# TAREFA ATRIBUÍDA 1
Transcreva do texto sobre as folgas na Makro tudo o que vai de "A Makro afirma" até "sobre essa possibilidade.".
# TAREFA ATRIBUÍDA 2
Escreva o que vem a seguir no texto sobre as folgas na Makro, partindo do ponto em que ele termina.

***** TEXTO SELECIONADO *****

«A alteração do horário de trabalho que implique mudança do regime de descanso semanal carece sempre do prévio acordo escrito do trabalhador interessado». O Contrato Colectivo de Trabalho que abrange a Makro, uma multinacional neerlandesa do sector do retalho, não deixa margem para dúvidas: A empresa «não pode mudar-nos as folgas sem o nosso acordo», defende nota do Sindicato dos Trabalhadores do Comércio, Escritórios e Serviços de Portugal (CESP/CGTP-IN) divulgada nas suas redes sociais.
A Makro afirma liderar «pelo Exemplo», celebrando o seu sucesso «com orgulho» num «ambiente de respeito e igualdade onde todos temos uma voz activa para partilhar opiniões, ideias e convicções», mas não foi esse o caso na loja de Braga, em que folgas foram unilateralmente alteradas para coincidirem com o feriado do 1.º de Maio, Dia do Trabalhador. Nesta situação, e ao contrário do que a Makro apregoa, nenhum trabalhador foi envolvido na discussão de opiniões, ideias e convicções sobre essa possibilidade.

***** CONTEÚDO DOS DADOS *****

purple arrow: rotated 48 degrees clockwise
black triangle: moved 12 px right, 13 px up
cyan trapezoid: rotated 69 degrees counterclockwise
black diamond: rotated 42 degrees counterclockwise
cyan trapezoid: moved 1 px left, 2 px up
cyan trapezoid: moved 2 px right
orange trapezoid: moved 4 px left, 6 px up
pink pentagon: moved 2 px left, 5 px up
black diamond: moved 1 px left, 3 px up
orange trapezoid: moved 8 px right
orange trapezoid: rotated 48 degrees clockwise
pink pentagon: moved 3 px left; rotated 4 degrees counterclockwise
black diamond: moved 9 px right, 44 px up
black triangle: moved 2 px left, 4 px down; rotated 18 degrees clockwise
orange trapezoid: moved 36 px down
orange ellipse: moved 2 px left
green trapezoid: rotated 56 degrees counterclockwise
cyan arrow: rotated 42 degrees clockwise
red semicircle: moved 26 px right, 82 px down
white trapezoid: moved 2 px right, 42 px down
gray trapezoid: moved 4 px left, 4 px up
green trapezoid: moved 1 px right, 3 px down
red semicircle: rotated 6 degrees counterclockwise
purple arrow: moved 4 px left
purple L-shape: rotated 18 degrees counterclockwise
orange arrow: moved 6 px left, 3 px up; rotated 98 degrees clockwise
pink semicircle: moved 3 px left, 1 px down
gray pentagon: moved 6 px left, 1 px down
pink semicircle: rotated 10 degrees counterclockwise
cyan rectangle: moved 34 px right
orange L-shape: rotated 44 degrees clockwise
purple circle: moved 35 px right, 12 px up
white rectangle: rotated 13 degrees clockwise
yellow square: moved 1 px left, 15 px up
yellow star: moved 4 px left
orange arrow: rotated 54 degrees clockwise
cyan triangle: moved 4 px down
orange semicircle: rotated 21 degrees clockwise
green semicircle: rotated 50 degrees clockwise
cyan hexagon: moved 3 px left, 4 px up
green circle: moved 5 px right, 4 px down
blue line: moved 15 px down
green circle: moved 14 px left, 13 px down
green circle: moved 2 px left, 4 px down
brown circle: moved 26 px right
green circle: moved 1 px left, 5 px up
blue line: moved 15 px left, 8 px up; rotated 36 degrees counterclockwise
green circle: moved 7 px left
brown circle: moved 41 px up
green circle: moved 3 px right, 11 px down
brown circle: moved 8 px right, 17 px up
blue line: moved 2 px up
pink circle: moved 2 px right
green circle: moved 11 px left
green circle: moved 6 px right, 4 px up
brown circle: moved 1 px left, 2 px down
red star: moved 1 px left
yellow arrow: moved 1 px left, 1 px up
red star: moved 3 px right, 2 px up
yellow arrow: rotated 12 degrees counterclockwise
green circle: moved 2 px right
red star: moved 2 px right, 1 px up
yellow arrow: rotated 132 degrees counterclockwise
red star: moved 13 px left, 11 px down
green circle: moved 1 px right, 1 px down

*****

# RESULTADO DA TAREFA 1
A Makro afirma liderar «pelo Exemplo», celebrando o seu sucesso «com orgulho» num «ambiente de respeito e igualdade onde todos temos uma voz activa para partilhar opiniões, ideias e convicções», mas não foi esse o caso na loja de Braga, em que folgas foram unilateralmente alteradas para coincidirem com o feriado do 1.º de Maio, Dia do Trabalhador. Nesta situação, e ao contrário do que a Makro apregoa, nenhum trabalhador foi envolvido na discussão de opiniões, ideias e convicções sobre essa possibilidade.

# RESULTADO DA TAREFA 2
O sindicato informou a Autoridade para as Condições do Trabalho (ACT), responsável pela «promoção da melhoria das condições de trabalho, prevenção, controlo, auditoria e fiscalização» do trabalho em Portugal, sobre a alteração unilateral das folgas verificadas nesta loja e a resposta não tardou. Poucos meses depois, a ACT «reconheceu o incumprimento da Makro e os trabalhadores foram indemnizados» pela empresa «pelos prejuízos sofridos», anuncia o CESP.
«Este resultado demonstra que vale a pena defender os nossos direitos», reitera o sindicato. As empresas «têm mesmo de cumprir os direitos que os Contratos Colectivos de Trabalho nos garantem: cabe-nos a nós lutar» pela sua efectivação. Na nota, o CESP manifesta ainda a sua disponibilidade para agir em defesa dos direitos laborais e para auxiliar qualquer trabalhador que tenha dúvidas sobre a situação que vive no seu posto de trabalho.